[STUDY TEXT]
UPDATE 2-CPPIB returns boosted by equity gains
* Qtrly performance boosted by Petronas-Progress deal
* CEO says fund will continue to diversify its portfolio
* Net assets in fiscal Q3 rise to C$172.6 bln
By Euan Rocha
TORONTO, Feb 15 (Reuters) - The Canada Pension Plan Investment Board, one of the world's biggest pension funds, said on Friday investment returns grew in its fiscal third quarter as global equity markets strengthened.
Returns for the period, ended Dec. 31, received an added bump from one of the largest energy deals of 2012 - the takeover of Canadian natural gas producer Progress Energy by Malaysian state oil company Petronas for C$5.17 billion ($5.16 billion).
CPPIB, which manages Canada's national pension fund, said it had made C$384 million in equity investments in Progress in 2010 and 2011. It sold these investments for C$780 million, when the Petronas-Progress deal closed late last year.

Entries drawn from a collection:
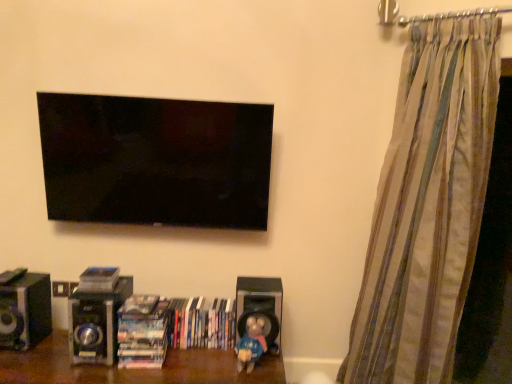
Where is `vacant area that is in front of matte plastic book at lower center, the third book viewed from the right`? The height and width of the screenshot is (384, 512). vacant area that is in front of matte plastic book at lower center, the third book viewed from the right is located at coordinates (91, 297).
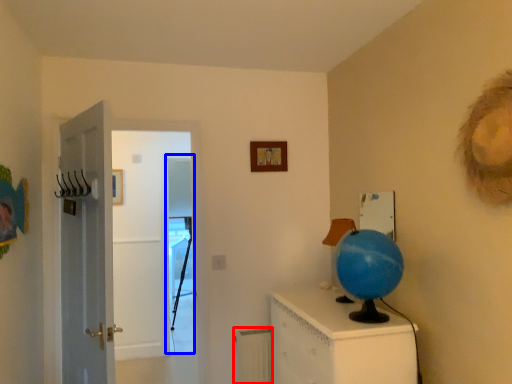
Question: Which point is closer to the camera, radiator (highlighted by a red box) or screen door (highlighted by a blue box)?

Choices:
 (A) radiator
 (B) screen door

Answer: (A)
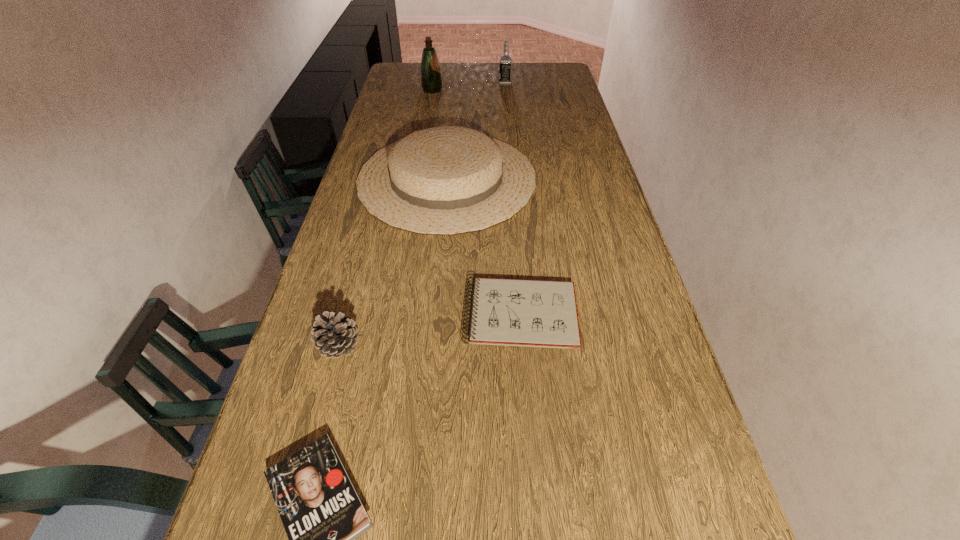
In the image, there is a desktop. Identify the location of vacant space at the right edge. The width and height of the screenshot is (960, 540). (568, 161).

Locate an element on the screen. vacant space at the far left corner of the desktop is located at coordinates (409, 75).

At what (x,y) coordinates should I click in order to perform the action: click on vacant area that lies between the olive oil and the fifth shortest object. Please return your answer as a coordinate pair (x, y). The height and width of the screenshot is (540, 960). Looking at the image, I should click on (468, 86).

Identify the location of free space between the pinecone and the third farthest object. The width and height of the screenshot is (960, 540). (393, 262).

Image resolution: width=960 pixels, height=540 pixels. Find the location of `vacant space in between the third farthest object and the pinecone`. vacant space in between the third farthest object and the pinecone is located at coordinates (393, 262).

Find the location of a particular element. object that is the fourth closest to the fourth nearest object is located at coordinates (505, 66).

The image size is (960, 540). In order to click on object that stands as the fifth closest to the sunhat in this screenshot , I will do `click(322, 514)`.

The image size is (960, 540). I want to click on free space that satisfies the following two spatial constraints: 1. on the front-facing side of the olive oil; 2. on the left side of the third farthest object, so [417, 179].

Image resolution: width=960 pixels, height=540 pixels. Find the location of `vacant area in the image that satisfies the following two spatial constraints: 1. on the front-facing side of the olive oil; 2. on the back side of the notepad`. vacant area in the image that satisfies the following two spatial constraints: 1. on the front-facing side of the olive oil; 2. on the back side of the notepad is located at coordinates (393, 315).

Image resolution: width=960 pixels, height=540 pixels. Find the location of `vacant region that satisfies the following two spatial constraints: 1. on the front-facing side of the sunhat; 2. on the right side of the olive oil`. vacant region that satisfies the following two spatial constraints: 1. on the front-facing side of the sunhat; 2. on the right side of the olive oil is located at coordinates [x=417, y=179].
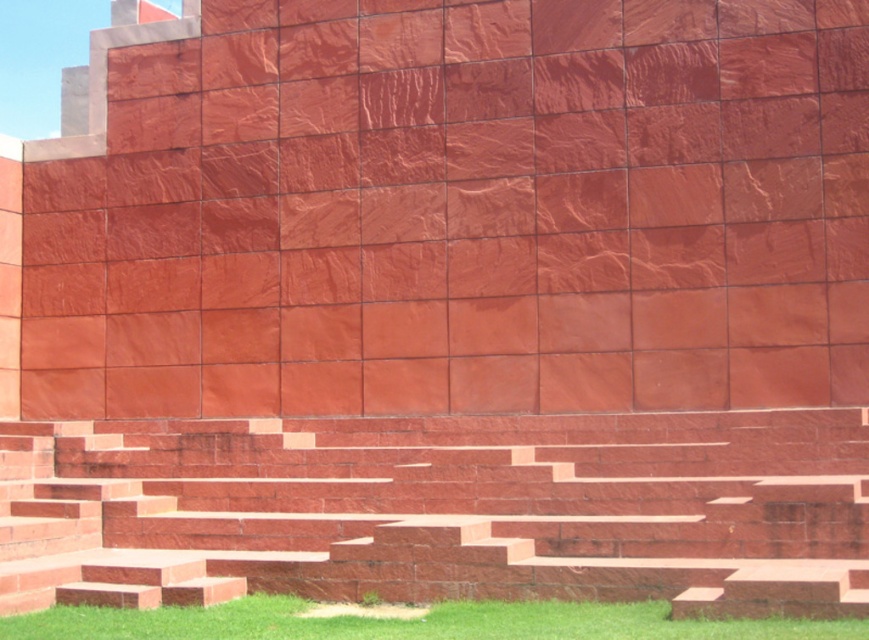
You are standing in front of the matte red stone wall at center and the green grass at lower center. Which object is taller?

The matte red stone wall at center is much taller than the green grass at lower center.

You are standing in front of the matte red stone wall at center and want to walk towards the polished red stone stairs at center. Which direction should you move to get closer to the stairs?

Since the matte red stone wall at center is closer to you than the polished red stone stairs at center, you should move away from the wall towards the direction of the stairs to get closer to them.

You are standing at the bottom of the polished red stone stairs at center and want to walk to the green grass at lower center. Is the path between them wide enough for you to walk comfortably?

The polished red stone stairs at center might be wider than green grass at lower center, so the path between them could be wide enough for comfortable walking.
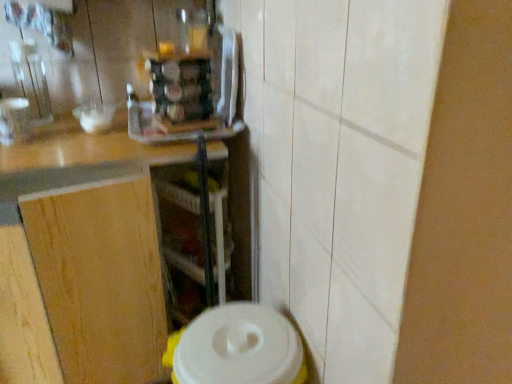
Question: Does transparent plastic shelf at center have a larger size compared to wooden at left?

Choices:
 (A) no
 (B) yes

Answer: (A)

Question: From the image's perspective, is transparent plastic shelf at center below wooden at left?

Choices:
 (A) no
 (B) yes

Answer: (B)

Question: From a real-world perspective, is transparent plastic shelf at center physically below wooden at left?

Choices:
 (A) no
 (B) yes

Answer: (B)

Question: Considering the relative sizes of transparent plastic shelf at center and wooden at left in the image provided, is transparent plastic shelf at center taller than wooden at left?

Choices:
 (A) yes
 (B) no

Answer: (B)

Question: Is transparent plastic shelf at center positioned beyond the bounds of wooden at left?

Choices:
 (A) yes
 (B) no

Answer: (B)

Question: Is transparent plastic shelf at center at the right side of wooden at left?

[YOUR GOAL] Copy out everything in the article on CPPIB returns above, from "Returns for the" down to "billion ($5.16 billion).".

[TASK OUTPUT]
Returns for the period, ended Dec. 31, received an added bump from one of the largest energy deals of 2012 - the takeover of Canadian natural gas producer Progress Energy by Malaysian state oil company Petronas for C$5.17 billion ($5.16 billion).